Ну что же, ваша позиция мне ясна, большое спасибо за интервью, – Севинч выключила диктофон и убрала его в сумку, – должна признать, что ваше мнение отличается от мнения всех опрошенных мною людей, но, возможно, вы и правы. Еще раз спасибо, я пойду. Она поднялась.
– К сожалению, не могу вас проводить.
– Спасибо, не нужно. До свидания.
– До свидания. Счастливого пути.

Вид на жительство

Опорный пункт милиции находился в обшарпанном подъезде жилого дома. На стенах висели листовки – цитаты из инструкций МВД и ксерокопированные портреты, в основном «фотороботы» разыскиваемых преступников. Караев дождался своей очереди и вошел. Прием вели одновременно два участковых, сидевших друг против друга: капитан, примерно одних лет с Караевым, и совсем еще молодой рыжеватый лейтенант. Оба говорили по телефону, не обращая внимания на посетителя. Из двух раций, лежавших на столах, доносились голоса и радиопомехи.
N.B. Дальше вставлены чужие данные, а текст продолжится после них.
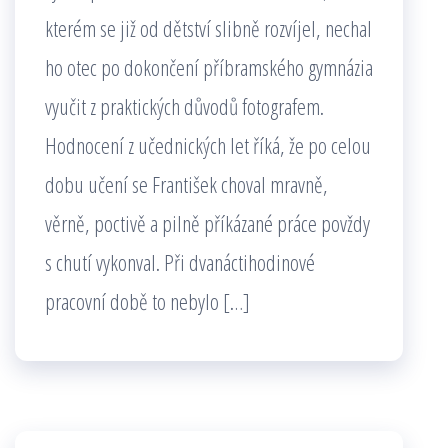
kterém se již od dětství slibně rozvíjel, nechal
ho otec po dokončení příbramského gymnázia
vyučit z praktických důvodů fotografem.
Hodnocení z učednických let říká, že po celou
dobu učení se František choval mravně,
věrně, poctivě a pilně příkázané práce povždy
s chutí vykonval. Při dvanáctihodinové
pracovní době to nebylo […]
– Здравствуйте, – сказал Караев, – мне нужно оформить свое проживание в Москве, к кому из вас я могу обратиться?
Поскольку никакой реакции не последовало, он положил файл со справками на стол капитана и подсел к нему. Закончив разговор, капитан произнес одно слово: «Паспорт». Караев достал паспорт и протянул ему. Капитан посмотрел паспорт, бумаги и спросил с заметным украинским акцентом:
– Значит, хочешь получить регистрацию.
– Не получить, – ответил Караев, – продлить, только я не заметил, когда мы перешли на ты.